Sunday, 10 May 2015

Boomerang

This epic novel, written in 1931 and published in 1932, reads like a combination of the historical narrative of a Who Do You Think You Are? feature and the eccentricity of Georges Perec’s Life: A User's Manual. It was the winning novel in 1932 in the prestigious James Tait Black Memorial Prize awards, also won by Liam O'Flaherty, Kate O'Brien and Winifred Holtby, each of whom feature in this project. In this impressive novel the author builds on her own actual ancestry, in particular on the family of her aristocratic French maternal grandfather, Auguste Pierre Clement de Guerry de Lauret, who was born in the French colonial outpost of Pondicherry in 1810. Through this device, she explores English, French and Australian history in the 19th and early 20th centuries, culminating in Australia’s participation in the Great War. The boomerang of the title is a way of explaining how she had come full circle back to the ancestral home in Artois on the Western Front. It also conveys warfare and the narrative includes sections concerned with the Peninsular War and the Franco-Prussian War as well as the First World War.


The author, Helen de Guerry Simpson (born 1 December 1897), was the daughter of a Sydney solicitor and the novel includes some legal cases where the narrator, Clotilde de Boissy, describes family members pursuing careers in law. Indeed the author has used many aspects of her own family history as a framework for the plot of the novel. Whereas she maintains in the foreword that “the characters throughout are either imaginary or dead”, in a sense many of them were somewhat based on actual characters in her own family history. For example, her appreciation of Irish characters in Australian society was no doubt influenced by a knowledge of the relatives on the side of her maternal grandmother, Anna Maria Lett, from Co. Wexford. In addition, she gleaned a few actual events for use in the plot and explained that “of the various incidents related in the book, some of the more improbable are true”. A key autobiographical element of the novel is the presence of the narrator in Europe during the First World War: the author went to England in 1914 to study. Having been reading French at Oxford, in April 1918 she joined the Women's Royal Naval Service as an officer responsible for deciphering and decoding messages in foreign languages.
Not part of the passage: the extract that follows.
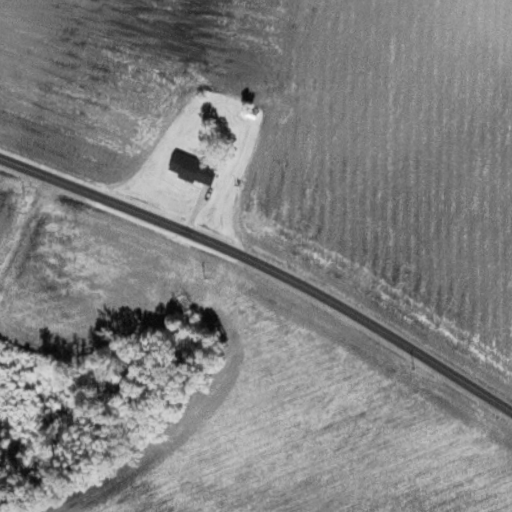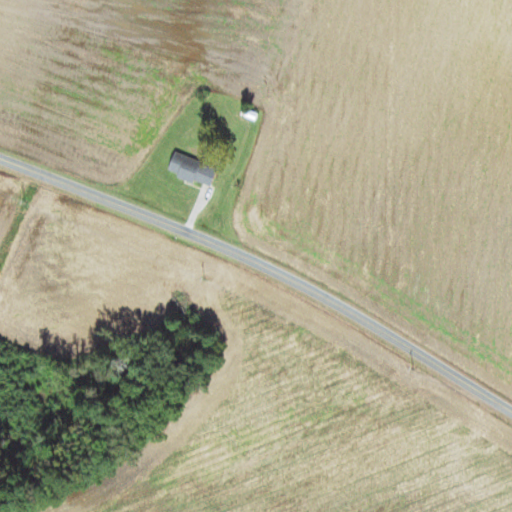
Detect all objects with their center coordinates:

The narrator’s grandfather had in the outback of Australia requested that her father, the eldest son, would go to France to fight in the Franco-Prussian War. When he refused, he was ostracised and the patriarch himself went to Europe with the intention of protecting the honour of his fatherland. By the time he reached Bordeaux, though, “the war was over, humiliating terms of peace were being added up into a treaty... and France, like a woman in hysteria, was drumming her heels on the ground and shrieking that it was everyone else's fault”. He ended up dying in a duel with an officer of the German army of occupation that he had earlier assaulted, insisting that “the uniform he wears is a challenge and an insult to every Frenchman.” Just as her grandfather was useless to the war effort, so also in the First World War was Clotilde’s aristocratic English husband, who she had met on board a ship, he having been invalided home from India suffering from asthma. When determinedly he came up before an army board, doctors “could hear him whistling rooms away... they were not going to hand out combatant jobs to a fellow who... ought to be wearing a tube in his throat”. Ultimately, therefore, it fell to Clotilde to return to her ancestral homeland to contribute to the war effort as part of a Women's Interpreter Corps. There she encounters an Australian doctor, who she had met in England, and visits him on the battle line, witnessing his death in a futile minor campaign to secure a useless trench. He explains to her,
“There's an attack down for tomorrow morning. The blasted fools are going to make a set at Grease Trench.”

“What's that? Is it important?"
“Important, of course it isn't. It's a bit of a salient that spoils the look of their maps.”